To date, in my opinion, no piece has dethroned the Rite for its perfect understanding of rhythm and modern harmony, and its depiction of sheer unstoppable and relentless energy is unparalleled. Using the backdrop of a tribe selecting a sacrificial virgin as an offering for a successful harvest, we silently observe all the ritual of gathering, selection, celebration, and ultimately, willing sacrifice as the “glorified chosen one” dances herself to death for the good of the many. The Rite is savage, serene, overpowering and quietly intimate in equal measures, truly one of the great masterpieces. Its musical forward thinking, coupled with a very provocative choreography, incited a riot in the audience during its Parisian premiere. Very few critics seemed even to understand what they had just heard. … And yet the Rite eventually came to be hailed as a revolutionary work of the highest calibre. It sounds as novel and contemporary today as it did more than 100 years ago.

Indeed. If your local symphony tends to perform recent compositions, you will hear the effect of Stravinsky’s Rite. While the piece is not without lyrical and even consoling passages, its “revolutionary” impact comes in its frantic, even frightening, themes, venturing toward the dissonant.

“Modern harmony,” as Mitchell puts it, is rather less harmonious than old harmony.

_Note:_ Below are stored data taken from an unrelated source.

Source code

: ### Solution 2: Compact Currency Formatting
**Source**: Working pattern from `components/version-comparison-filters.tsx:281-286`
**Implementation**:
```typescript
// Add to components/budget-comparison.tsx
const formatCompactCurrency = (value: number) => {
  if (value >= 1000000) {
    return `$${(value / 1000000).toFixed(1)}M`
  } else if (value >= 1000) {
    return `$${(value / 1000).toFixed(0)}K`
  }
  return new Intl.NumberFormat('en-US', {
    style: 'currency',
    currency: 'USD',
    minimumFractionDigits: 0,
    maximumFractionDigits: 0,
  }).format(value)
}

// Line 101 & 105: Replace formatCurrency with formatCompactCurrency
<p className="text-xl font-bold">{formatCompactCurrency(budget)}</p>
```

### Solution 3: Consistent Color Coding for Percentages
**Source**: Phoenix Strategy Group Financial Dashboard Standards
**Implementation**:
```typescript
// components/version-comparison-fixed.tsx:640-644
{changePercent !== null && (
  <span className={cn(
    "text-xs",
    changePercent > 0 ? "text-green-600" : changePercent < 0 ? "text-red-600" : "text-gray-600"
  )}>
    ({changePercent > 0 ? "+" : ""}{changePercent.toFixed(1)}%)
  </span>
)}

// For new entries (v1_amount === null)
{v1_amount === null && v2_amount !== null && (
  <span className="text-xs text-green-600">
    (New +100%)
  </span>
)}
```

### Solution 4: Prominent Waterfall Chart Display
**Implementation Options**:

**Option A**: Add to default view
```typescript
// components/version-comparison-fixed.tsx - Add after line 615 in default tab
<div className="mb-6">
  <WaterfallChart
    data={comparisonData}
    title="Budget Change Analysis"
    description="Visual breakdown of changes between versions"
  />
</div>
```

Recent compositions are quite unbearable, discordant clashing and jarring noise follow in the wake of the Rite of Spring. Hence Mitchell’s consideration of the Rite as the most important composition of the last century. A great deal of bad music has followed in its wake. 

The at-times incoherence of the Rite reflects the incoherence of a certain view of nature. Man literally does not cohere in nature, is not part of the good order originally created and subsequently disordered by sin.

Beethoven’s Sixth coheres; his vision of nature praises the good order found in it, bestowed upon it. The Sixth takes us through “cheerful feelings of the countryside,” “scene by the brook,” and “merry gathering of the country folk.” The Sixth concludes with thanksgiving for the rainfall. Man is grateful to nature, not afraid of it.

Which view is correct?

In the midst of a global pandemic, nature as an enemy of man, a hostile force unleashed against our welfare, has a certain plausibility. That remains true even absent of pestilence, as the earthquake in Croatia on Sunday demonstrated. A great number of people think the entire planet is turning against us; Stravinsky’s Rite of Spring could be the soundtrack for global warming. 

The Christian accepts that man and nature can be at odds, that even an enmity may prevail, as the lamb is lunch for the lion. That’s the consequence of the disorder that is wrought by original sin, the fracturing of the aboriginal order intended by God. Perhaps Adam and Eve heard the Rite as they were expelled from the garden. 

A garden is a part of nature, otherwise red in tooth and claw that is domesticated for man’s good, where harmony reigns. The garden that was in the beginning expresses that God intended for all of creation to be a garden for man. But sin destroyed that, and even now nature “groans” as it awaits is restoration (cf. Romans 8:22). 

Beethoven’s Sixth confesses that that creation is good. Its harmony can be enjoyed now as it looks toward its redemption. Beethoven’s Ninth concludes with the Ode to Joy; the Sixth might be an act of faith and hope.